TRECHO FORNECIDO:
Como uma linha de chegada que celebra as dores e delícias de um longo percurso, o novo projeto de Tássia Reis registra um ensaio de movimentos introspectivos e reconexão com sua ancestralidade, para então reafirmar: “‘Topo da Minha Cabeça’ é o ponto mais alto e mais importante a se chegar, é o ponto que almejo, é o topo que quero e vou conquistar”. O quinto álbum em sua discografia marca também o seu retorno para si mesma sendo versado ao longo de 10 faixas. Com produções de Barba Negra, EVEHIVE, Felipe Pizzu, Fejuca e Kiko Dinucci, e participações especiais de Criolo e Theodoro Nagô, Topo da Minha Cabeça sintetiza as misturas que foram sendo costuradas pela artista paulista ao longo do processo, unindo o Soul, Samba, Rap, Drill, Funk, R&B, Jazz e muito mais por um olhar afrofuturista. O novo álbum já está disponível nas plataformas.

DADOS ARMAZENADOS:
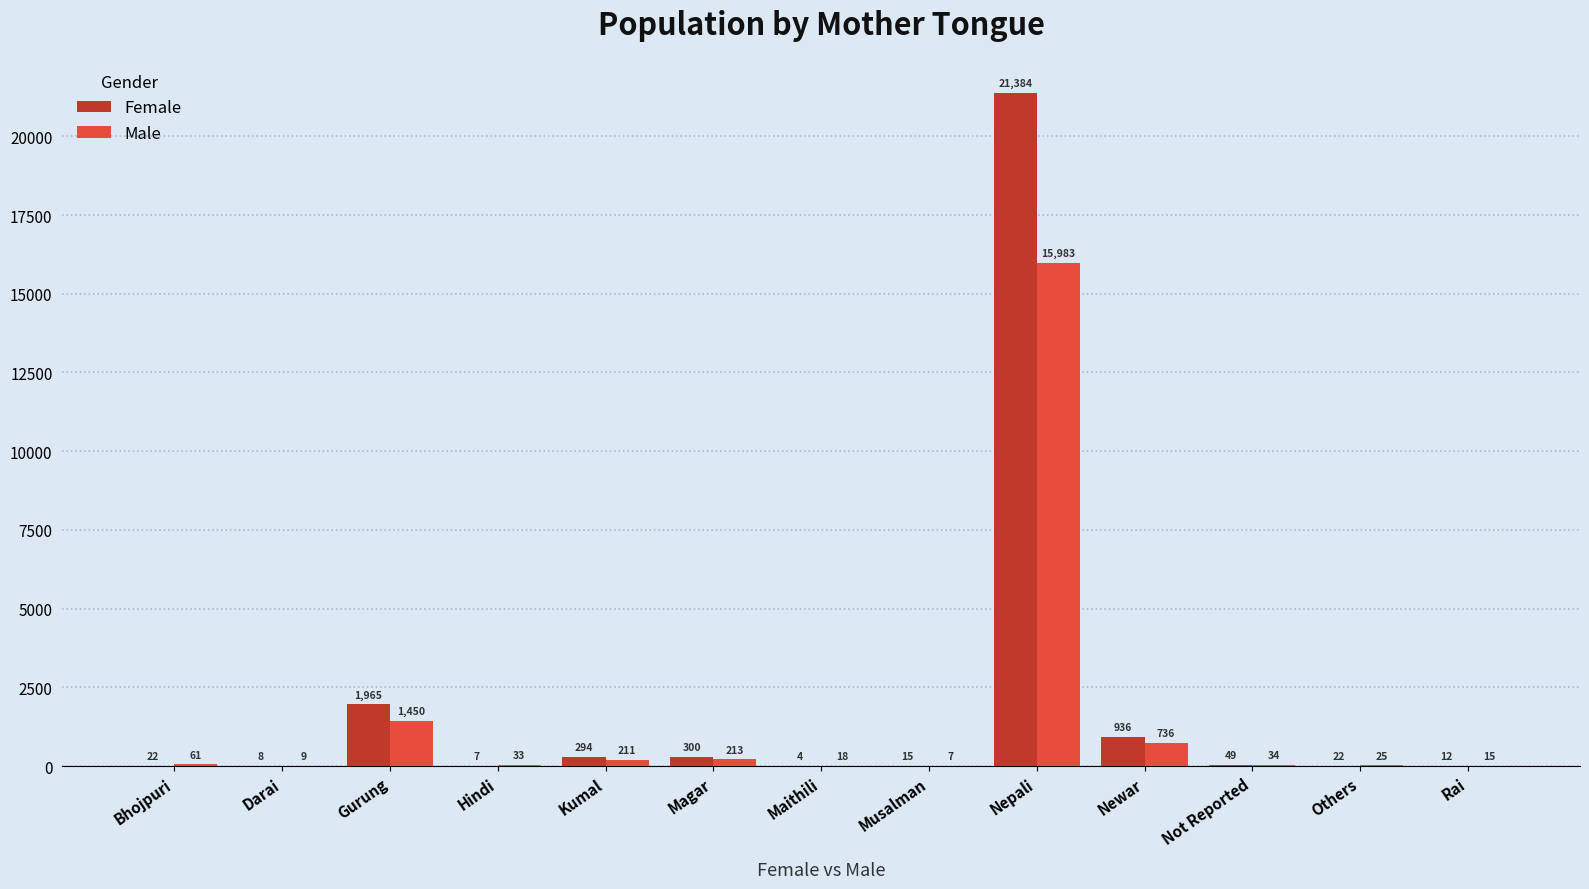

The value of Female at Hindi is 7. True or false?

True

ITEM DE AÇÃO 1: Segundo o texto sobre o álbum de Tássia Reis, quantas faixas tem o novo disco?
ITEM DE AÇÃO 2: Transcreva, do texto sobre o álbum de Tássia Reis, o trecho que começa com as palavras "Como uma linha" e termina com "disponível nas plataformas.".
ITEM DE AÇÃO 3: Quais são todos os produtores do álbum citados no texto sobre o álbum de Tássia Reis?

RESULTADO 1: O álbum tem 10 faixas.

RESULTADO 2:
Como uma linha de chegada que celebra as dores e delícias de um longo percurso, o novo projeto de Tássia Reis registra um ensaio de movimentos introspectivos e reconexão com sua ancestralidade, para então reafirmar: “‘Topo da Minha Cabeça’ é o ponto mais alto e mais importante a se chegar, é o ponto que almejo, é o topo que quero e vou conquistar”. O quinto álbum em sua discografia marca também o seu retorno para si mesma sendo versado ao longo de 10 faixas. Com produções de Barba Negra, EVEHIVE, Felipe Pizzu, Fejuca e Kiko Dinucci, e participações especiais de Criolo e Theodoro Nagô, Topo da Minha Cabeça sintetiza as misturas que foram sendo costuradas pela artista paulista ao longo do processo, unindo o Soul, Samba, Rap, Drill, Funk, R&B, Jazz e muito mais por um olhar afrofuturista. O novo álbum já está disponível nas plataformas.

RESULTADO 3: Barba Negra, EVEHIVE, Felipe Pizzu, Fejuca e Kiko Dinucci.